Por ello, en el contexto actual, la pregunta clave no es qué valores se deben transmitir, sino cómo se aprenden los valores. Debemos pasar de centrarnos sólo en la transferencia de contenidos a la generación de procesos de crecimiento y maduración. Y estos procesos no pueden ser sólo de socialización, sino que deben ser también de personalización.

Más que crisis de valores, pues, lo que hay es una pluralización de los valores, que ya no se sostienen en la fuerza, el poder, la autoridad, la jerarquía o la tradición. Esta pluralización es lo que es vivido subjetivamente como crisis, sobre todo por parte de quienes identifican "los" valores con un paquete normativo rígido y cerrado. Un cierto pluralismo ha pasado a ser el marco de referencia de la configuración de los valores personales y sociales en nuestras democracias avanzadas. Pero el pluralismo no consiste en la mera coexistencia de personas que viven y ven la vida de diferentes maneras, sino que --para bien o para mal-- es un hecho que se ha convertido en valor y en un valor supremo: el valor que ordena la diversidad de valores. El valor del pluralismo (y otros valores procedimentales) es el valor que podemos compartir cuando reconocemos que no compartimos o no estamos obligados a compartir todos los valores sustantivos.

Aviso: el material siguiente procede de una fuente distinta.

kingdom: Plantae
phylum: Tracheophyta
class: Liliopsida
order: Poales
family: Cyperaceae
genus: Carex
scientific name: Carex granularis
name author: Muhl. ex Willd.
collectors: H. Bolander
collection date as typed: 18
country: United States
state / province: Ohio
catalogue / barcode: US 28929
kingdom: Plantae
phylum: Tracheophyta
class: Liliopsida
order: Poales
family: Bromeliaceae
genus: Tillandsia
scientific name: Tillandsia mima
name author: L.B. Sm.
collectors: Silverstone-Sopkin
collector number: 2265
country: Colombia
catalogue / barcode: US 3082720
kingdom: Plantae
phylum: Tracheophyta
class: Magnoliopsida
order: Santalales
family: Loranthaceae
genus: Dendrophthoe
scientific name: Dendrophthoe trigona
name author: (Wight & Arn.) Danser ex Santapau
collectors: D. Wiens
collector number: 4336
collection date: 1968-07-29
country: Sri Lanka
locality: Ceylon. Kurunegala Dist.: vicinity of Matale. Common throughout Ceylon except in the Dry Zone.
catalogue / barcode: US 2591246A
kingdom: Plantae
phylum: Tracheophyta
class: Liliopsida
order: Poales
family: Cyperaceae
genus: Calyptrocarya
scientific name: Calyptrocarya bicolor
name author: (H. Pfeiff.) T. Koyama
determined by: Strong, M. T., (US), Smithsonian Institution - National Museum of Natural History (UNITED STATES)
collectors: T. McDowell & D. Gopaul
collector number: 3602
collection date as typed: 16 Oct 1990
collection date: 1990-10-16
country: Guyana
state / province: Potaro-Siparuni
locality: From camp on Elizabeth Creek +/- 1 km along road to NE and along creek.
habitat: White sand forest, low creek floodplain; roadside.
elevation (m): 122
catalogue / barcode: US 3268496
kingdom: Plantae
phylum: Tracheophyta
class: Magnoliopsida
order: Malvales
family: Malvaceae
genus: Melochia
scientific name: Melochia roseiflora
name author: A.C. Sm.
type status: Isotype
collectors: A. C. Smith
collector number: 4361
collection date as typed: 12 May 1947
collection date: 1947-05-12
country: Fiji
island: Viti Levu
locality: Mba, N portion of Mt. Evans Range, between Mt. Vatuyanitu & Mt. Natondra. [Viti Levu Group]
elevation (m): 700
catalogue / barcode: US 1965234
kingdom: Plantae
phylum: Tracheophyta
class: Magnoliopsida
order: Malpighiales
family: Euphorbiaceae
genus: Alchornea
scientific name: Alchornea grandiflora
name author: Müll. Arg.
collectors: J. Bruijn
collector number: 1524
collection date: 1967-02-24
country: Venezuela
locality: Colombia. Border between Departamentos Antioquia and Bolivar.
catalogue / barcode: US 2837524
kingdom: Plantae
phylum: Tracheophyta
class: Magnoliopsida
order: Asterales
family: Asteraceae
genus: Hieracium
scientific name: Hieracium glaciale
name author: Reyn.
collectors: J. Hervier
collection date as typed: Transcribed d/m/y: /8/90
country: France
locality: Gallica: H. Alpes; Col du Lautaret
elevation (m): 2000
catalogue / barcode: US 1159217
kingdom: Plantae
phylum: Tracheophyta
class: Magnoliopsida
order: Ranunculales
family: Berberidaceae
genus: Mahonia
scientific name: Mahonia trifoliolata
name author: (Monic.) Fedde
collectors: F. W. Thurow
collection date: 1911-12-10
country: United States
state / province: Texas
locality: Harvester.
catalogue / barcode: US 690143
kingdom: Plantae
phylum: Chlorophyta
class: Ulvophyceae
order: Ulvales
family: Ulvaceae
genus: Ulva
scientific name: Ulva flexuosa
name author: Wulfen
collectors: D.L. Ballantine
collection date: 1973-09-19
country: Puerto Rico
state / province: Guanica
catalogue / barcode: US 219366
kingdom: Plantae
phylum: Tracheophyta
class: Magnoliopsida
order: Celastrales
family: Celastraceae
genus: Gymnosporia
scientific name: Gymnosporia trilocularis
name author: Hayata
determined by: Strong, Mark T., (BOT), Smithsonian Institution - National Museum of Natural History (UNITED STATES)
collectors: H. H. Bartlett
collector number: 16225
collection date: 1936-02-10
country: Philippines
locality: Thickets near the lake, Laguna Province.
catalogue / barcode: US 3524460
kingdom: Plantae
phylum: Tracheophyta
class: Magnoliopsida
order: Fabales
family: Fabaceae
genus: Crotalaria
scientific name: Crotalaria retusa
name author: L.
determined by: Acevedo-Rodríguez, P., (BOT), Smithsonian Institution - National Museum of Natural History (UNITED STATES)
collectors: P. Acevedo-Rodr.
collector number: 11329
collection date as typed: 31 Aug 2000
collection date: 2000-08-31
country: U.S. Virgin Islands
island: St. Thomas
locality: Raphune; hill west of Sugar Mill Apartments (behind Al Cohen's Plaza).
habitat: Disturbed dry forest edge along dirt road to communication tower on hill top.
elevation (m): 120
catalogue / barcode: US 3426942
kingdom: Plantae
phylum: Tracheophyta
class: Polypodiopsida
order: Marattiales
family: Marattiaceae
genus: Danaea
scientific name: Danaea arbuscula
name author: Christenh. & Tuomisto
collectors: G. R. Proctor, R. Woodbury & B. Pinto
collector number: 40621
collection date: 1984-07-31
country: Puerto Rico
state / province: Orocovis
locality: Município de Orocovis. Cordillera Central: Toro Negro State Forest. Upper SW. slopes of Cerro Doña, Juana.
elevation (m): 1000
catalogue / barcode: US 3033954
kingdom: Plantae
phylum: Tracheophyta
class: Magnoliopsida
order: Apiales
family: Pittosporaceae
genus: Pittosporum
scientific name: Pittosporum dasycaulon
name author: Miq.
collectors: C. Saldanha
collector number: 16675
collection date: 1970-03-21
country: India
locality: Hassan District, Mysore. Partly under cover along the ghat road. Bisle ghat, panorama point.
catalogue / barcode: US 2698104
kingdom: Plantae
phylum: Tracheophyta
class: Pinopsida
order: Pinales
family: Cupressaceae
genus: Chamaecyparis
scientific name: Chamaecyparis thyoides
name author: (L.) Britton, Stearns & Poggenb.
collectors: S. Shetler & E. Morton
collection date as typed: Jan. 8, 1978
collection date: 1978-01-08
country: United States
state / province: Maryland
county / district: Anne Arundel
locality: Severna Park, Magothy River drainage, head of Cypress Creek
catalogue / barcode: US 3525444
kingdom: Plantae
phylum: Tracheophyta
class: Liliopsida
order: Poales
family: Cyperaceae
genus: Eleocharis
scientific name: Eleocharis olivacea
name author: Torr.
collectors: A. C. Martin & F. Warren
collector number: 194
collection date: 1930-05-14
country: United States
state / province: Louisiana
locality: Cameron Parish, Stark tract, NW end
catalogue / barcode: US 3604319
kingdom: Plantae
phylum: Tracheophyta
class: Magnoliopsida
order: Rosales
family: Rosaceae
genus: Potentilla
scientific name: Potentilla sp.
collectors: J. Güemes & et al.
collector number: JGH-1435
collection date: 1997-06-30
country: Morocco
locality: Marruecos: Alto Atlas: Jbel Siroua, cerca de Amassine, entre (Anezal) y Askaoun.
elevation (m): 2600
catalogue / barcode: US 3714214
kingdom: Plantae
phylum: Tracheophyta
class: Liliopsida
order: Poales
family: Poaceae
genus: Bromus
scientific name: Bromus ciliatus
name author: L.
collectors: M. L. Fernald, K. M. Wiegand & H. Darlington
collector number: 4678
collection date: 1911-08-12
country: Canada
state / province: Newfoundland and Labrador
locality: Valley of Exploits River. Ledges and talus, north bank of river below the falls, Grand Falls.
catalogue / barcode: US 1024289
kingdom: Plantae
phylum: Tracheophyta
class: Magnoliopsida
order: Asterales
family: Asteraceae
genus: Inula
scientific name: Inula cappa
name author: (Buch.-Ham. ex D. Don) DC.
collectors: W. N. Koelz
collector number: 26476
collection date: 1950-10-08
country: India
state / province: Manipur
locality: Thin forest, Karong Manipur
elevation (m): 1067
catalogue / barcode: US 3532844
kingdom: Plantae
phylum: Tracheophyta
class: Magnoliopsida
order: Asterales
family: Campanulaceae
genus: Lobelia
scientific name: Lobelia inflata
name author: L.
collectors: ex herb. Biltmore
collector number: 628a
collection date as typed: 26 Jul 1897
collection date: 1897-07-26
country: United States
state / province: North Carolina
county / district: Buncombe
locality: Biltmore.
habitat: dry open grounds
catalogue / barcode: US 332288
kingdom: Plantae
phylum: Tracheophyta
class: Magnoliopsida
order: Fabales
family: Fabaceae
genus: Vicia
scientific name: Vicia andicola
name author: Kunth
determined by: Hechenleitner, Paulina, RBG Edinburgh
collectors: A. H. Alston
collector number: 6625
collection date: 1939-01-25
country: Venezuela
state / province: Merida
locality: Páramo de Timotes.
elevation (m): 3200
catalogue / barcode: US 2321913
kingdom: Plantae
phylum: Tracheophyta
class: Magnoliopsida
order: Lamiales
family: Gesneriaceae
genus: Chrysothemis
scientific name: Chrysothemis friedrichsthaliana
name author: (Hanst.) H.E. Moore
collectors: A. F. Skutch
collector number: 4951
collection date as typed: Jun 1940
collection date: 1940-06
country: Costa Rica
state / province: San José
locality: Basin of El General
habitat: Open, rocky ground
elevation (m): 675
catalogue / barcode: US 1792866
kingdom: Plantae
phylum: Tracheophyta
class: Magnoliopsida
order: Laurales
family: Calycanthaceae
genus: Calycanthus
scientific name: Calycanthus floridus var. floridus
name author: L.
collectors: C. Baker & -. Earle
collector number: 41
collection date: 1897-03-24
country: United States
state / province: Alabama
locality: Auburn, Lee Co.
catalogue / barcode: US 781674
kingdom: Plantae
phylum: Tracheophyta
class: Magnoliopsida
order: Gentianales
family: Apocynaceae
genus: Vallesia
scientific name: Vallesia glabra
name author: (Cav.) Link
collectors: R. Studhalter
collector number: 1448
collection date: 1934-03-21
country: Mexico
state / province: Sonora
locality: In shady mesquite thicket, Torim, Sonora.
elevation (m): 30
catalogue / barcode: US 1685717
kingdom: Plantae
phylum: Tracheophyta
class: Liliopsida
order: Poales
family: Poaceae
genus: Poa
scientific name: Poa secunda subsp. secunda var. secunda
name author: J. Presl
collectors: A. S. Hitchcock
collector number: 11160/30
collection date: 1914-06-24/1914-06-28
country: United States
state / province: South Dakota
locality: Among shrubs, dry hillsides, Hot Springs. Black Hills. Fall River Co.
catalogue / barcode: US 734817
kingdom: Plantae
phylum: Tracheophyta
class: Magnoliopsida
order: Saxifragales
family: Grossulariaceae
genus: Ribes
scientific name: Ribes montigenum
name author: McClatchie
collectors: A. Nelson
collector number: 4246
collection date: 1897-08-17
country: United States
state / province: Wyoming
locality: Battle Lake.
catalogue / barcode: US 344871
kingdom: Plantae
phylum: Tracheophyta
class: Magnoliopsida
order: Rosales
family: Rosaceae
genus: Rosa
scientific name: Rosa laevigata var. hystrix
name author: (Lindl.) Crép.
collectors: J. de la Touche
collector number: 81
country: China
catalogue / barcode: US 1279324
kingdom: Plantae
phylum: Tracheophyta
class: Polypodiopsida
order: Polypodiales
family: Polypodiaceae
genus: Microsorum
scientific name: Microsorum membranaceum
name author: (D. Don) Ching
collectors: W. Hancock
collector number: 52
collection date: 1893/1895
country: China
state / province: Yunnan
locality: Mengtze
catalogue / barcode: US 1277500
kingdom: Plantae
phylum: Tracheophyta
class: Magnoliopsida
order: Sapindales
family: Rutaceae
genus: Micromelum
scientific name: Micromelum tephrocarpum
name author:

Como hemos mostrado en el libro Valores blandos en tiempos duros, el pluralismo es un factor que favorece el proceso de individualización, porque por sí mismo cuestiona la absolutización de la validez de cualquier patrón de vida normativo. Pero no necesariamente favorece un proceso de personalización. Por eso el pluralismo pone también a prueba nuestra autenticidad, porque nos interpela a ser coherentes con los valores elegidos y con el estilo de vida que deriva de ellos. Pone a prueba la calidad de los valores elegidos y la calidad de los sujetos que los formulan. Es decir, pone a prueba la calidad de nuestro proyecto de vida.

Evidentemente, podemos evitar hacer frente al reto del pluralismo en los valores por medio de sucedáneos. Mencionamos tres. El pragmatismo de ir tirando, el cinismo de quien circula a toda velocidad del pluralismo al todo vale, o el fundamentalismo de quien en lugar de encontrar su lugar en el mundo querría que todo el mundo fuera como su lugar.

¿Qué querrá decir, pues, ser una persona moralmente educada en una sociedad pluralista? Como mínimo se debe tener en cuenta la integración vivida entre la formación de la personalidad; la capacidad de aprender, socializarse y de relacionarse; el desarrollo de la sensibilidad la capacidad de comprender la existencia; la apertura a la dimensión reflexiva y contemplativa y la disponibilidad al silencio y el arraigo interior. Y aquí "tener en cuenta" significa trabajar y desarrollar estos ámbitos vitales.

Después de todo, lo que concreta cuál es nuestro lugar en el mundo es nuestro proyecto de vida, que es lo que da sentido y contenido a los valores que proclamamos. Porque vivir no es navegar mentalmente entre posibilidades ni deleitarse en el disfrute emocional, sino arriesgarse a dar forma a alguna posibilidad. Tal vez incierta, aunque sea por el simple hecho de que podría haber otras. Pero alguna debe haber, si no queremos pasar por la vida sin que la vida pase por nosotros. Y hay que decir que lo que define y da calidad a un proyecto son los valores que asumimos como propios y con los que nos identificamos. Un proyecto es más --¡mucho más!-- que tener objetivos y estrategias. Un proyecto da respuesta, simultáneamente, a dos preguntas: ¿en qué mundo quiero vivir? y, ¿cómo quiero vivir en el mundo? Una respuesta que debe ser necesariamente personal, pero que sólo se puede construir en diálogo con los demás y mediante compromisos compartidos.